The race witnessed Tharman's resounding victory over presidential contenders Ng Kok Song and Tan Kin Lian, solidifying his status as the next leader of Singapore. With the inauguration slated for 14 September, a mere fortnight following the election, anticipation runs high regarding the potential implications of his presidency, despite its primarily ceremonial nature.
His remarkable career trajectory suggests that his tenure may wield influence over policies dictating the future of finance, with a particular focus on cryptocurrencies and central bank digital currencies (CBDCs), among other financial matters.
This assumption bears merit given Singapore's notable evolution, transitioning from an early enthusiast of cryptocurrencies to a jurisdiction grappling to strike the delicate balance between innovation and regulatory prudence.
This transformation was underscored by the tumultuous demise of homegrown crypto ventures Terraform Labs and Three Arrows Capital during Tharman's stewardship of Singapore's central bank, the Monetary Authority of Singapore (MAS).

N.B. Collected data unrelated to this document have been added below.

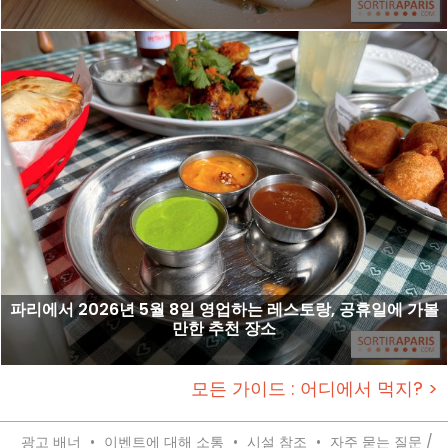
파리에서 2026년 5월 8일 영업하는 레스토랑, 공휴일에 가볼
만한 추천 장소
모든 가이드 : 어디에서 먹지? >
광고 배너
•
이벤트에 대해 소통
•
시설 참조
•
자주 묻는 질문 /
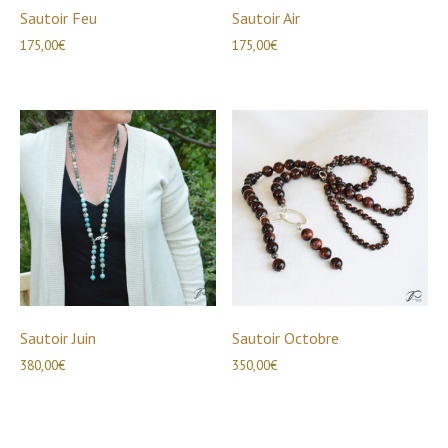
Sautoir Feu
Sautoir Air
175,00
€
175,00
€
Sautoir Juin
Sautoir Octobre
380,00
€
350,00
€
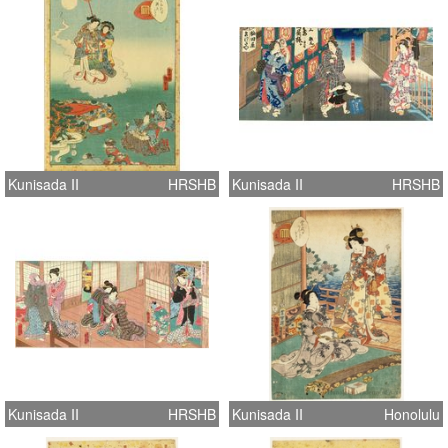
Kunisada II
HRSHB
Kunisada II
HRSHB
Kunisada II
HRSHB
Kunisada II
Honolulu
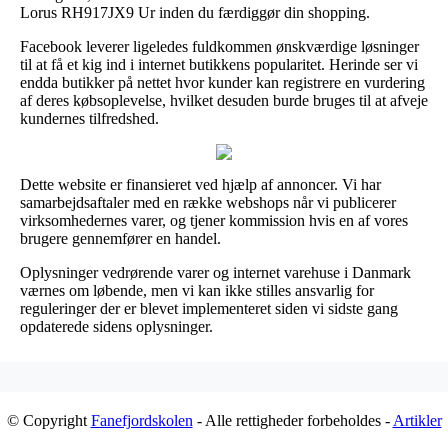
Lorus RH917JX9 Ur inden du færdiggør din shopping.
Facebook leverer ligeledes fuldkommen ønskværdige løsninger
til at få et kig ind i internet butikkens popularitet. Herinde ser vi
endda butikker på nettet hvor kunder kan registrere en vurdering
af deres købsoplevelse, hvilket desuden burde bruges til at afveje
kundernes tilfredshed.
Dette website er finansieret ved hjælp af annoncer. Vi har
samarbejdsaftaler med en række webshops når vi publicerer
virksomhedernes varer, og tjener kommission hvis en af vores
brugere gennemfører en handel.
Oplysninger vedrørende varer og internet varehuse i Danmark
værnes om løbende, men vi kan ikke stilles ansvarlig for
reguleringer der er blevet implementeret siden vi sidste gang
opdaterede sidens oplysninger.
© Copyright
Fanefjordskolen
- Alle rettigheder forbeholdes -
Artikler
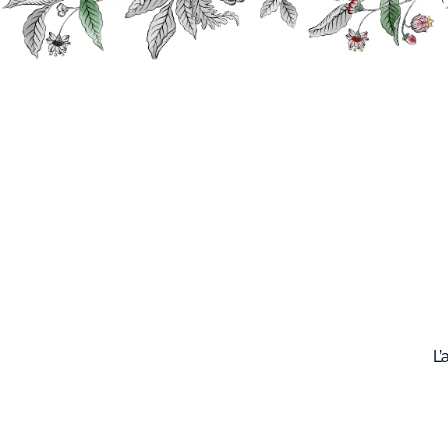
Recherche
Nos
produits
L’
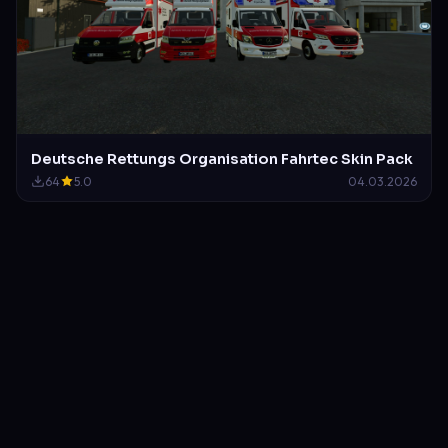
Deutsche Rettungs Organisation Fahrtec Skin Pack
64
5.0
04.03.2026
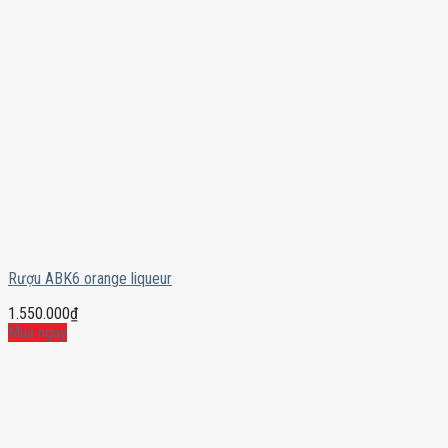
Rượu ABK6 orange liqueur
1.550.000
₫
Mua ngay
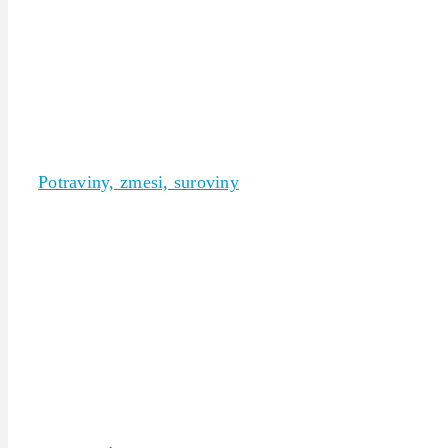
Potraviny, zmesi, suroviny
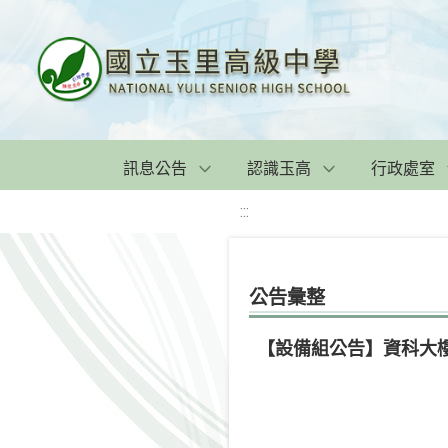
訊息公告
認識玉高
行政處室
:::
公告彙整
【設備組公告】資科大樓1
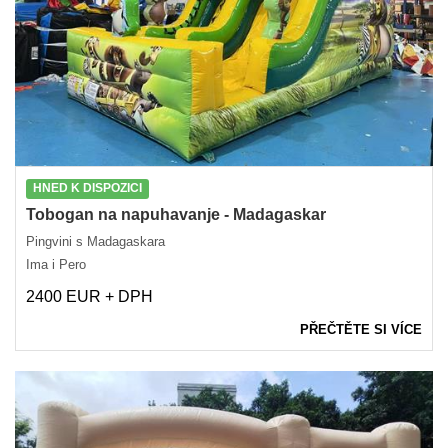
HNED K DISPOZICI
Tobogan na napuhavanje - Madagaskar
Pingvini s Madagaskara
Ima i Pero
2400 EUR + DPH
PŘEČTĚTE SI VÍCE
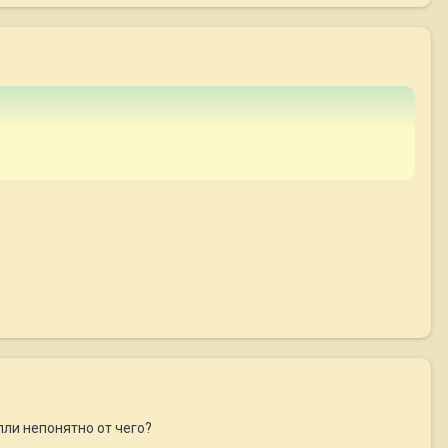
пли непонятно от чего?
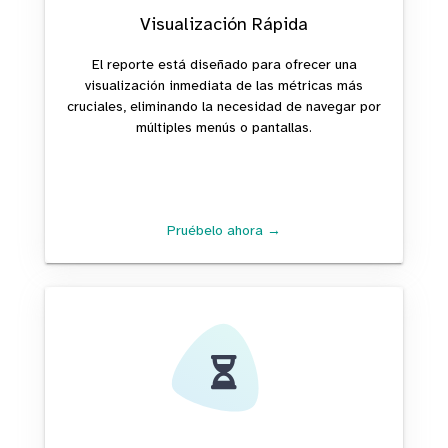
Visualización Rápida
El reporte está diseñado para ofrecer una
visualización inmediata de las métricas más
cruciales, eliminando la necesidad de navegar por
múltiples menús o pantallas.
Pruébelo ahora →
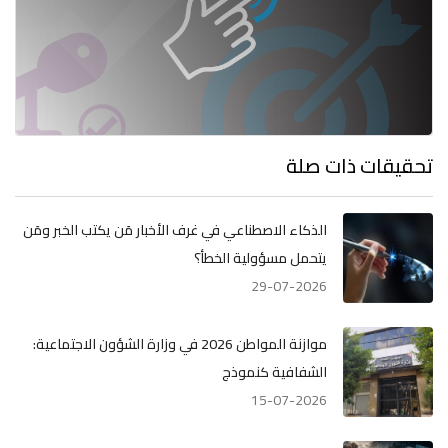
تحقيقات ذات صلة
الذكاء الاصطناعي في غرف الأخبار مَن يكتب الخبر ومَن
يتحمل مسؤولية الخطأ؟
29-07-2026
موازنة المواطن 2026 في وزارة الشؤون الاجتماعية:
الشفافية كنموذج
15-07-2026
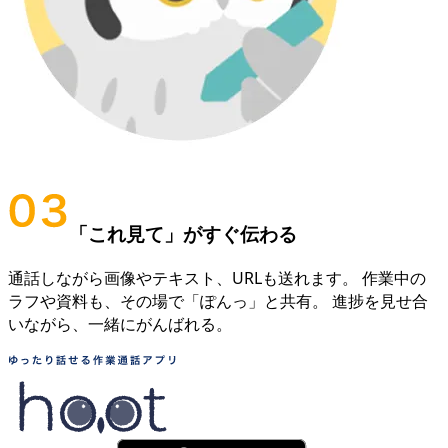
「これ見て」がすぐ伝わる
通話しながら画像やテキスト、URLも送れます。 作業中の
ラフや資料も、その場で「ぽんっ」と共有。 進捗を見せ合
いながら、一緒にがんばれる。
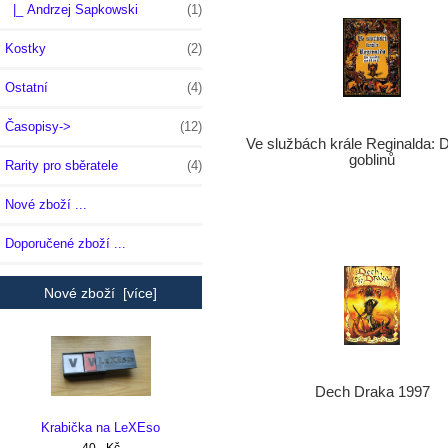
|_ Andrzej Sapkowski
(1)
Kostky
(2)
Ostatní
(4)
Časopisy->
(12)
Ve službách krále Reginalda: 
goblinů
Rarity pro sběratele
(4)
Nové zboží ...
Doporučené zboží ...
Nové zboží [více]
Dech Draka 1997
Krabička na LeXEso
40,- Kč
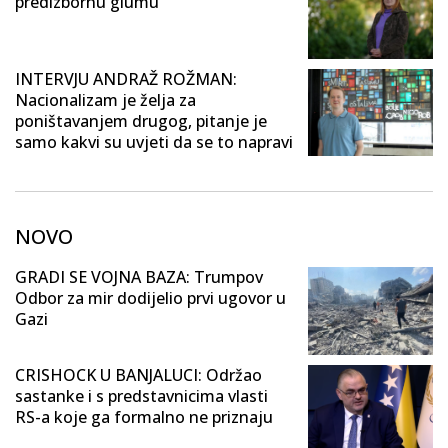
predizbornu glumu
INTERVJU ANDRAŽ ROŽMAN:
Nacionalizam je želja za
poništavanjem drugog, pitanje je
samo kakvi su uvjeti da se to napravi
NOVO
GRADI SE VOJNA BAZA: Trumpov
Odbor za mir dodijelio prvi ugovor u
Gazi
CRISHOCK U BANJALUCI: Održao
sastanke i s predstavnicima vlasti
RS-a koje ga formalno ne priznaju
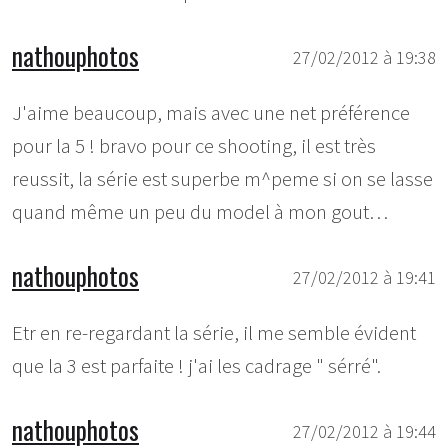
nathouphotos
27/02/2012 à 19:38
J'aime beaucoup, mais avec une net préférence
pour la 5 ! bravo pour ce shooting, il est très
reussit, la série est superbe m^peme si on se lasse
quand même un peu du model à mon gout…
nathouphotos
27/02/2012 à 19:41
Etr en re-regardant la série, il me semble évident
que la 3 est parfaite ! j'ai les cadrage " sérré".
nathouphotos
27/02/2012 à 19:44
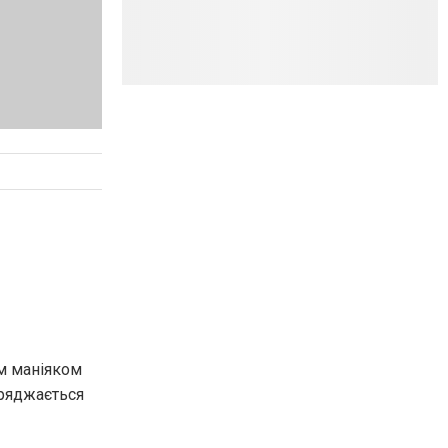
м маніяком
оряджається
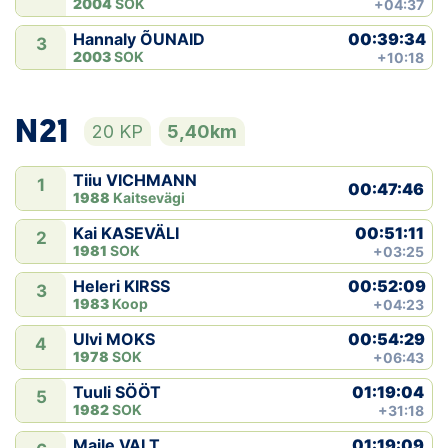
2004
SOK
+04:37
00:39:34
Hannaly ÕUNAID
3
2003
SOK
+10:18
N21
20 KP
5,40km
Tiiu VICHMANN
1
00:47:46
1988
Kaitsevägi
00:51:11
Kai KASEVÄLI
2
1981
SOK
+03:25
00:52:09
Heleri KIRSS
3
1983
Koop
+04:23
00:54:29
Ulvi MOKS
4
1978
SOK
+06:43
01:19:04
Tuuli SÖÖT
5
1982
SOK
+31:18
01:19:09
Maile VALT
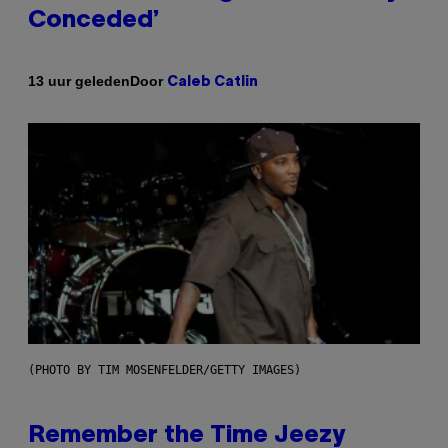
Conceded’
Door
13 uur geleden
Caleb Catlin
(PHOTO BY TIM MOSENFELDER/GETTY IMAGES)
Remember the Time Jeezy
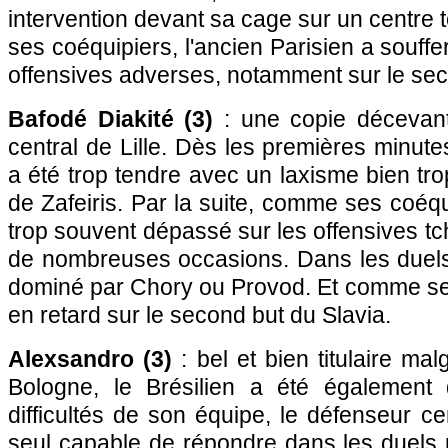
intervention devant sa cage sur un centr
ses coéquipiers, l'ancien Parisien a souff
offensives adverses, notamment sur le sec
Bafodé Diakité (3)
: une copie décevant
central de Lille. Dès les premières minute
a été trop tendre avec un laxisme bien tro
de Zafeiris. Par la suite, comme ses coéquip
trop souvent dépassé sur les offensives 
de nombreuses occasions. Dans les duels,
dominé par Chory ou Provod. Et comme ses 
en retard sur le second but du Slavia.
Alexsandro (3)
: bel et bien titulaire ma
Bologne, le Brésilien a été également
difficultés de son équipe, le défenseur cen
seul capable de répondre dans les duels 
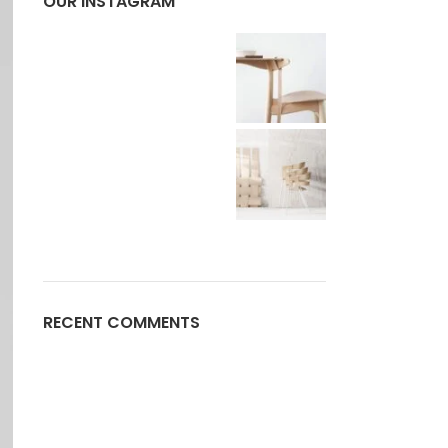
OUR INSTAGRAM
RECENT COMMENTS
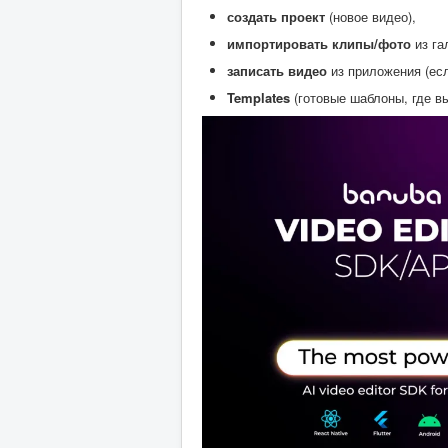
создать проект
(новое видео),
импортировать клипы/фото
из га
записать видео
из приложения (есл
Templates
(готовые шаблоны, где в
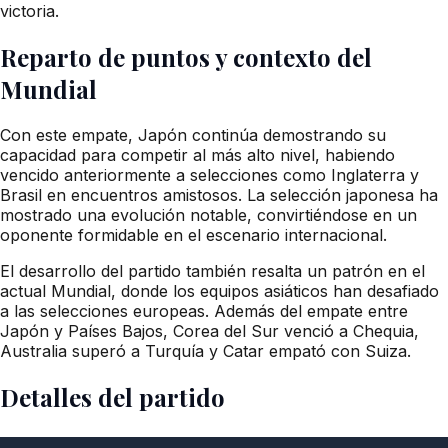
victoria.
Reparto de puntos y contexto del
Mundial
Con este empate, Japón continúa demostrando su
capacidad para competir al más alto nivel, habiendo
vencido anteriormente a selecciones como Inglaterra y
Brasil en encuentros amistosos. La selección japonesa ha
mostrado una evolución notable, convirtiéndose en un
oponente formidable en el escenario internacional.
El desarrollo del partido también resalta un patrón en el
actual Mundial, donde los equipos asiáticos han desafiado
a las selecciones europeas. Además del empate entre
Japón y Países Bajos, Corea del Sur venció a Chequia,
Australia superó a Turquía y Catar empató con Suiza.
Detalles del partido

What Was Tharman's Take on Crypto?
In 2018, Tharman asserted that cryptocurrencies and associated trading activities posed no imminent threat to Singapore's financial system, making a case against their prohibition. Fast-forward to 2021, his perspective evolved as he acknowledged the potential for cryptocurrencies to play a meaningful role in the future of finance, extending beyond mere speculation and illicit transactions. He envisaged a landscape where regulated stablecoins could find utility within the traditional payment ecosystem.
By August 2022, a pivotal shift occurred, with Shanmugaratnam revealing that the MAS was actively reassessing its approach to the regulation of stablecoins. This re-evaluation was spurred, in part, by the collapse of terraUSD (UST), a stablecoin that had previously lost its peg to the United States (US) dollar in May of that year. The MAS responded by releasing a comprehensive regulatory framework for stablecoins, signaling the authorities' proactive stance on fostering a secure financial environment.
Last November, Tharman addressed concerns regarding Singaporean banks' exposure to cryptocurrencies, stating that these institutions were mandated to maintain capital reserves of $125 against an exposure of $100 to assets like Bitcoin (BTC) or Ethereum (ETH).
Despite characterising the banks' crypto exposure as 'insignificant' in the broader context, he emphasised that international standards required the most stringent risk management protocols for such crypto assets. Notably, he clarified that the prudential treatment for less volatile crypto assets, such as tokenised corporate bonds, mirrored that of their non-tokenised counterparts.
Then at the World Economic Forum this year, Tharman returned to his earlier stance in 2018, reiterating that he viewed cryptocurrencies as inherently speculative and, in fact, somewhat unconventional. He maintained his belief that this sector should remain unregulated, but with a caveat: authorities should offer a profound level of transparency regarding the inherent risks associated with cryptocurrencies.
He cautioned against the perils of a perpetual game of regulating various products, likening it to a never-ending endeavour, drawing parallels with an 'ostrich eggs' reference.
“I think whether it's crypto or traditional finance, you have to regulate for things like money laundering — that's very clear. But beyond that, if we're thinking about regulating crypto the same way we regulate banks or insurance companies, I think we have to take a step back and ask a basic philosophical question: does that legitimise something that is inherently, purely speculative, and in fact slightly crazy?”